Donna Price, of Cleveland, Ohio, had a similar story of making tough choices during the pandemic. She cares for her 18-year-old autistic son and her disabled mother, on top of being a nurse. Her son’s mental health has suffered during the pandemic, and Price said that she had to take eight weeks off without pay to supervise him early last year, when his school and care program went fully remote due to a surge in the virus.
“I struggled to pay rent, put gas in my car, buy groceries, and pay for my mom’s medications,” Price, who is also a member of MomsRising, said. “I was facing $ 2,000 in unpaid gas bills and $ 800 in unpaid electric bills. We only made it through with help from my older son and my daughter, who’s a social worker and a police officer. Otherwise, I don’t know what I would’ve done.”
Eventually, Price had to leave her job at a hospital and take a contract nurse position so she could have more flexibility and better care for her son and mother — even though that meant lower pay and fewer benefits.
“I know so many working women can relate to my story,” Price said. “As moms, essential workers, and caregivers for elderly parents, we go out every day and do what we need to do to make sure everyone else is cared for. But sometimes it feels like no one is making sure we’re okay. There are days when I just want to know that my health and my financial and emotional well-being matter. That my elected leaders have my back.”
“‘My business and other businesses are struggling with the effects of inflation, and I am concerned about the prospects for a recession next year.’”
Legislators were divided on how to solve the problem, though. Democrats continued to push the universal paid family and medical leave proposal promoted in President Joe Biden’s Build Back Better agenda, while Republicans railed against “Bidenflation” and said Democrats weren’t open to negotiating with them. They instead voiced their support for a bill that would give incentives to employers who offered such benefits to their workers.
“Under President Biden, working women haven’t had it this bad in decades,” Republican Rep. Kevin Brady, the ranking member on the House Ways and Means Committee, said. “And with a looming recession, real wages shrinking, and even higher gas prices ahead, it looks to be getting worse.”
One witness testified in support of the Republican plan: Alicia Huey, the first vice chairman of the board for the National Association of Home Builders and a custom home builder, remodeler, and developer in Birmingham, Ala. She told the legislators that the trade group “strongly believes Congress must pursue flexible, targeted, and incentive-based strategies” for child care and paid leave. She noted, too, that the costly building materials, inflation, and labor constraints are making housing more expensive, which is similarly burdening families and needs equal attention.
“My business and other businesses are struggling with the effects of inflation, and I am concerned about the prospects for a recession next year,” Huey said. “Solving these issues in a bipartisan manner should be a matter of urgency.
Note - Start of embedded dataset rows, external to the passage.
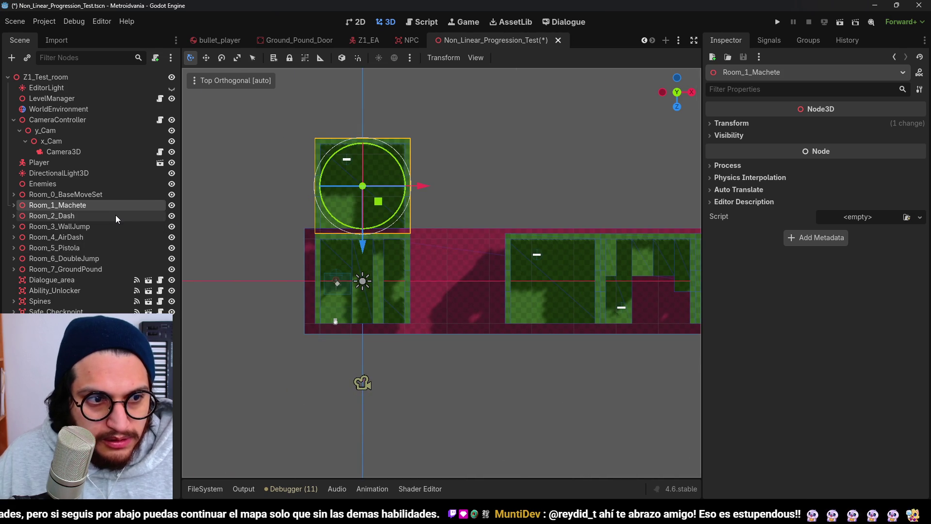
Step: Move Room_5_Pistola left and up beside Room_1_Machete
click(92, 247)
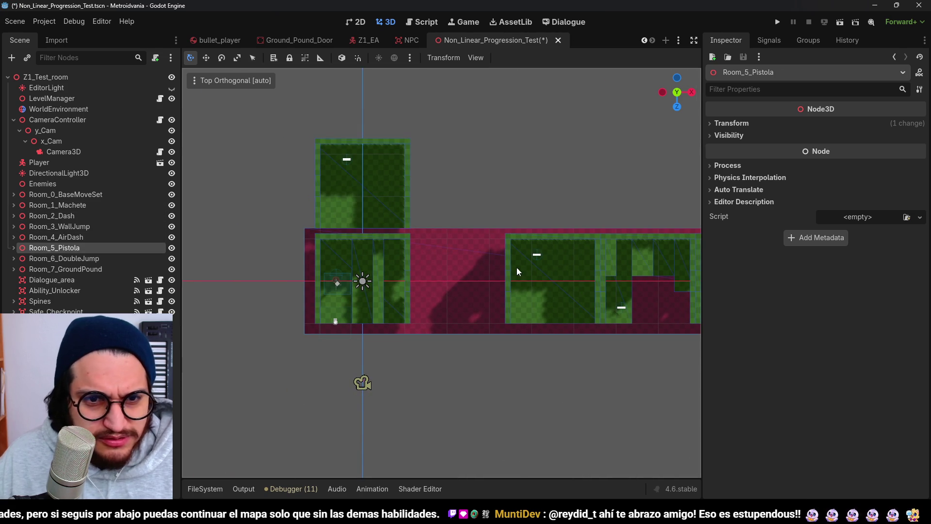
scroll(517, 268, down, 3)
mouse_move(581, 317)
mouse_down()
mouse_move(230, 250)
mouse_move(223, 259)
mouse_up()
Critical issues like paid leave and affordable childcare, alongside affordable housing, need solutions with an immediate impact to help working families and small businesses.”
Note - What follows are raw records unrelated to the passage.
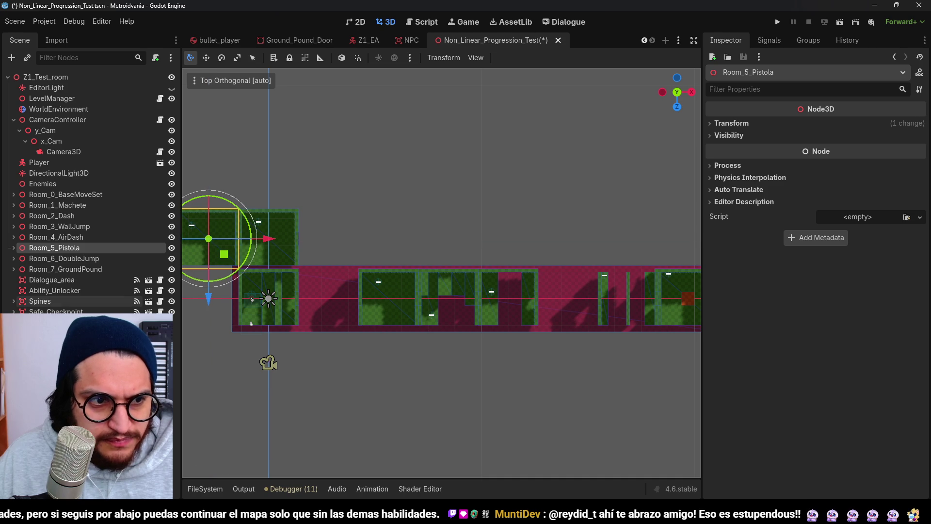
click(295, 326)
scroll(433, 270, up, 3)
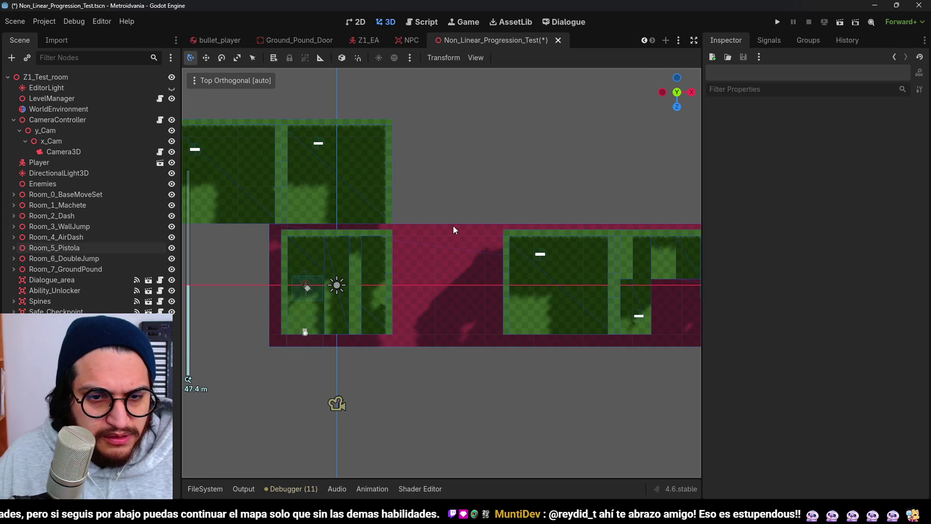
Step: Nudge Room_1_Machete one unit down along Z, then clear the selection
click(77, 216)
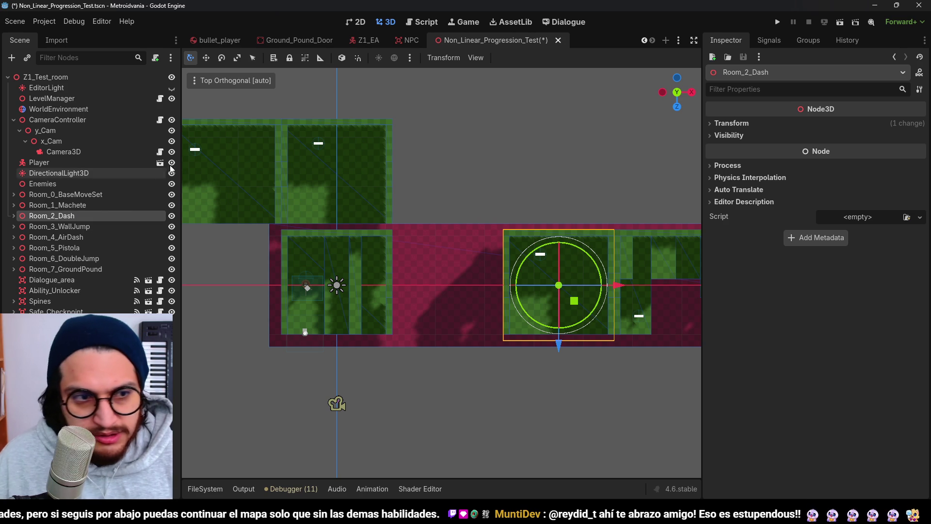
click(68, 205)
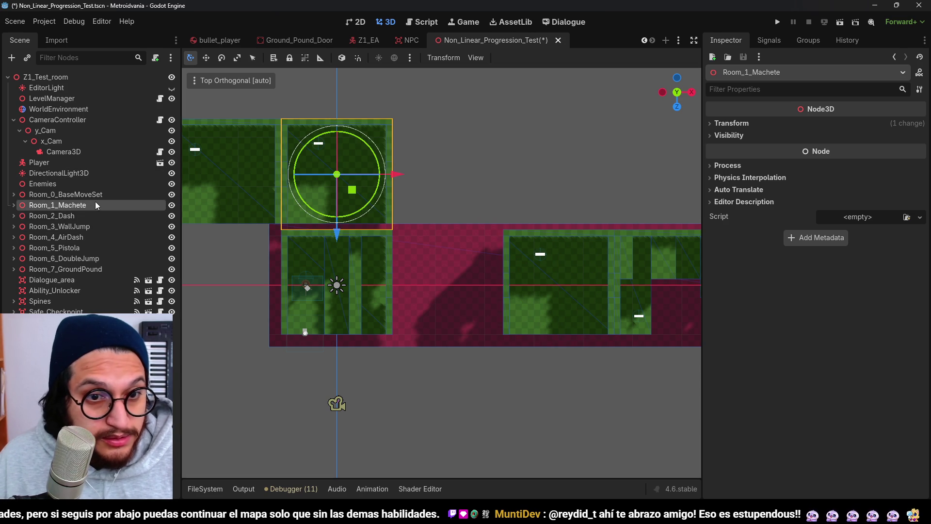
drag(341, 239, 341, 241)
But Democrats were emphatic on universal paid family and medical leave being the best answer, and some grew frustrated with Republicans repeatedly blaming Democrats for rising gas prices and inflation during the hearing.
“It must feel a little odd for you to being here, giving testimony about your personal experiences, and be told, essentially, that the problem is really Biden, gasoline, and inflation,” Rep. John Larson, a Connecticut Democrat, said, addressing the witnesses. “Apparently, what you had to say didn’t break through, or there’s a principle going on here that says government mandates are horrific, we should avoid these at all costs.”